(Liste des activités)
• 1. Traduisez en anglais la phrase suivante, tirée du texte d'étude : « Au bout d'un mois à peu près, on a compris que ça n'allait pas être aussi simple. »
• 2. Transcrivez fidèlement un passage du texte d'étude, en commençant aux mots "Le seul moyen" et en vous arrêtant après les mots "mais énormes ?".

(Texte d'étude)
____

Le seul moyen que nous connaissions était au moyen des modems commutés. Alors on a rempli un ordinateur de modems, puis on a acheté un châssis supplémentaire qu'on a aussi rempli de modems, puis on a branché un nouveau châssis et on a continué à les connecter. Pourrions-nous attendre les modems 2400-baud ? Nous avons choisi "d'exiger" une vitesse de 1200-baud minimum mais en recommandant la technologie la plus rapide existante alors, mais qui coûtait encore très très chère.
Comment manipuler les dossiers de graphiques nécessaires mais énormes ?
Facile. Nous projetions de vendre le jeu dans une boîte, mais il faudrait un modem. Le code du jeu, les graphiques, les sons, etc. seraient sur disquettes souples (pas de Cd-rom non plus à l'époque) et seules les données minima auraient à passer par la connexion.
Comment les joueurs décideraient-ils qui devait entrer dans leur jeu?
Je proposais le concept "d'une salle d'attente" dans laquelle séjourneraient les nouveaux venus jusqu'à ce qu'ils aient trouvé quelqu'un qui veuille jouer avec eux.
Comment s'identifier ?
J'ai créé ce qu'on a surnommé "Facemaker," qui vous permettait d'arranger votre avatar en choisissant parmi un stock d'yeux, de nez, de bouches et de cheveux, cela incluait la calvitie, évidemment.
Et alors ?
Au bout d'un mois à peu près, on a compris que ça n'allait pas être aussi simple. J'ai décidé d'écrire un contrôleur de jeu, un simple test, pour vérifier si on pouvait réellement déplacer des objets et communiquer. Ça marchait. Mais nous étions toujours loin de faire des personnages déplaçables, de communiquer et d'interagir les uns sur les autres. J'ai donc conçu un backgammon. Puis un jeu d'échecs. Nous n'avions toujours pas de système pour porter toutes les caractéristiques requises pour un jeu d'aventure. Mais on prenait tant de plaisir à jouer les uns contre les autres que nous avons décidé de regrouper ce que nous avions dans un vrai produit. Ken envisageait un produit d'une simplicité telle que même sa grand-mère pourrait l'utiliser. Cela devînt notre objectif. Mon épouse, Margaret, suggéra de le baptiser au départ Constant Companion : n'importe qui pouvait se connecter à n'importe quelle heure du jour ou de la nuit, et trouver quelqu'un pour jouer. Constant Companion est devenu The Sierra Network. TSN était une pure réussite à cette époque là , surtout si l'on considère le peu de joueurs qui disposaient d'un modem. (…)

____

(Documents sources)
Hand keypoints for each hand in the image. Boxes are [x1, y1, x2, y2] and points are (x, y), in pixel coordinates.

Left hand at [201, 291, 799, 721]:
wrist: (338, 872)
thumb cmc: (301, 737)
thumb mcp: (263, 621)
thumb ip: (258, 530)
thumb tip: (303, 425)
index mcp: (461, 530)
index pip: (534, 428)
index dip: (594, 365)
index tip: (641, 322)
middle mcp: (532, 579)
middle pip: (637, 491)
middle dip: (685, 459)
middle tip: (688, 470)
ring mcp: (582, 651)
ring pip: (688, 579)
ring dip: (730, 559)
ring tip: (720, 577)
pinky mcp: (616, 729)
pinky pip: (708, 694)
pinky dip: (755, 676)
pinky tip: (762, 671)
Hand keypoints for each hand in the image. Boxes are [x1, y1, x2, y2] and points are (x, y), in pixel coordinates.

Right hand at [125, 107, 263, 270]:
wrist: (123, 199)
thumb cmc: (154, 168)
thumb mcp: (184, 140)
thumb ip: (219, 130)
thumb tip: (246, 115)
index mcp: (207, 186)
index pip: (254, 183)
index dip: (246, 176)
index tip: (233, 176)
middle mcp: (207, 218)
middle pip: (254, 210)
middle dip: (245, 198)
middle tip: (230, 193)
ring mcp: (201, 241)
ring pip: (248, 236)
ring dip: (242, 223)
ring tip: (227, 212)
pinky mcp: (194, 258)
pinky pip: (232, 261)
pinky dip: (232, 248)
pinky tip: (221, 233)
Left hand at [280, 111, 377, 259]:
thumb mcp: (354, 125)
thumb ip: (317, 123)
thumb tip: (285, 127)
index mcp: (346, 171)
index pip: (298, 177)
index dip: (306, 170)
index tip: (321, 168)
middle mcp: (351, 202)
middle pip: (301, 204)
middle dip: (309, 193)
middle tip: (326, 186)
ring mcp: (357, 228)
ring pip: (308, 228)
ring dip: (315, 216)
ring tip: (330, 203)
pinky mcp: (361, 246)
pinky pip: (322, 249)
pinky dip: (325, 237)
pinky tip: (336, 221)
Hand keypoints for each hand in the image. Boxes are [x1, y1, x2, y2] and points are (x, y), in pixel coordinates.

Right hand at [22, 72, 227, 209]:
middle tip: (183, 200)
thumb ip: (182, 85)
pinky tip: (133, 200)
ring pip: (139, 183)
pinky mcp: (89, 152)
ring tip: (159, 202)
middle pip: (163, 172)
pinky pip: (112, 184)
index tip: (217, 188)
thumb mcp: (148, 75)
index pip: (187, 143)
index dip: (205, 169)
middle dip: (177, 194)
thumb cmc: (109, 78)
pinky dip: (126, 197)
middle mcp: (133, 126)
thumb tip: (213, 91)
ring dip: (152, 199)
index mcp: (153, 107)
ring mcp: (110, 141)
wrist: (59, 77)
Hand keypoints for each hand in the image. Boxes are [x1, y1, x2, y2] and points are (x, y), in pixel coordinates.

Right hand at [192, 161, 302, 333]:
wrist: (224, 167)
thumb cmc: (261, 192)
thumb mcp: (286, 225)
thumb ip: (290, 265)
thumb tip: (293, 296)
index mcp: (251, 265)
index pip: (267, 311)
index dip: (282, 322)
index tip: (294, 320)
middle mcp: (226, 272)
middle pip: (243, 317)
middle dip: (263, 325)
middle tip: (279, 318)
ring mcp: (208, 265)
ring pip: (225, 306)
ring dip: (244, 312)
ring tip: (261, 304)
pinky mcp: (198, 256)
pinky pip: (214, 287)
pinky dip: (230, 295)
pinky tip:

____

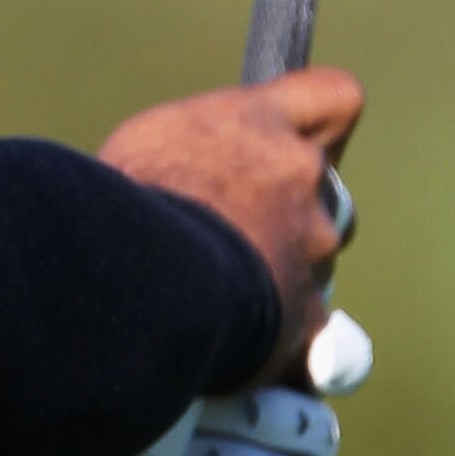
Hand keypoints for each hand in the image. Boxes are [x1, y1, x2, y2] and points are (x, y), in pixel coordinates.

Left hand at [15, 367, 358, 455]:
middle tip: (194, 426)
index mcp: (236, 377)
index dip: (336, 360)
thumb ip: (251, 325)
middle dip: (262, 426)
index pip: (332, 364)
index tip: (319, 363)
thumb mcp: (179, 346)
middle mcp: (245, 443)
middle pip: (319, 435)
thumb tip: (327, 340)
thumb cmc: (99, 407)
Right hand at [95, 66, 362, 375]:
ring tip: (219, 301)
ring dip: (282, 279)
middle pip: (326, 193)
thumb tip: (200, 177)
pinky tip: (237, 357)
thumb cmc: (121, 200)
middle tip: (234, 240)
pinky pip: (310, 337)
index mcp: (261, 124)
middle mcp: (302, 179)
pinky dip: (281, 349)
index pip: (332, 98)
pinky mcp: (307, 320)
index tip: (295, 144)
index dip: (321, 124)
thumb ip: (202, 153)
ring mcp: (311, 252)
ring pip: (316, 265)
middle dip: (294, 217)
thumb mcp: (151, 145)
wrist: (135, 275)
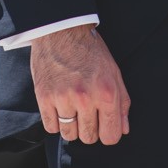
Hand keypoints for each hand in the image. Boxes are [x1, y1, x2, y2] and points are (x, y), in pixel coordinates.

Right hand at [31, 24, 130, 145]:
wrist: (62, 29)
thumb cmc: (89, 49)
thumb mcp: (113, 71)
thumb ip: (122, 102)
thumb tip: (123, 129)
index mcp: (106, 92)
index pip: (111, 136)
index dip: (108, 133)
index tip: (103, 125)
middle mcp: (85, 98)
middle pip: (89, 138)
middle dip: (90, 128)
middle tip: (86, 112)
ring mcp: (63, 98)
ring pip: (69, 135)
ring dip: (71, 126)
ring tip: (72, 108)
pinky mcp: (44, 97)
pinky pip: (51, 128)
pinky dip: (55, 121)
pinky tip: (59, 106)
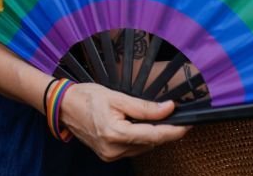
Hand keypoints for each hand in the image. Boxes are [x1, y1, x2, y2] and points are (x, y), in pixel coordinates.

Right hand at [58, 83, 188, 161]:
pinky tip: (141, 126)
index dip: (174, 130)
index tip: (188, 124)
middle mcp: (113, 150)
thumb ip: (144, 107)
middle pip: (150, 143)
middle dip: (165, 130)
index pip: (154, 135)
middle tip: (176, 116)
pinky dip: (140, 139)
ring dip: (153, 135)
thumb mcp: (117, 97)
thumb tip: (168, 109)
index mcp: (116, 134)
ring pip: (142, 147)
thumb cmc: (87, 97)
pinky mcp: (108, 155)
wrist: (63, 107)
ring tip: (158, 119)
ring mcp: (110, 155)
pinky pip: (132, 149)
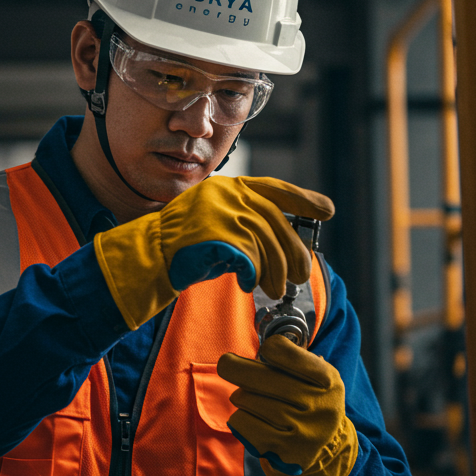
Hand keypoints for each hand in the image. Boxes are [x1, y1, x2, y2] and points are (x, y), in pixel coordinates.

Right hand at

____

(Réponses)
• 1. After about a month, we realized it was not going to be that simple.

• 2.
Le seul moyen que nous connaissions était au moyen des modems commutés. Alors on a rempli un ordinateur de modems, puis on a acheté un châssis supplémentaire qu'on a aussi rempli de modems, puis on a branché un nouveau châssis et on a continué à les connecter. Pourrions-nous attendre les modems 2400-baud ? Nous avons choisi "d'exiger" une vitesse de 1200-baud minimum mais en recommandant la technologie la plus rapide existante alors, mais qui coûtait encore très très chère.
Comment manipuler les dossiers de graphiques nécessaires mais énormes ?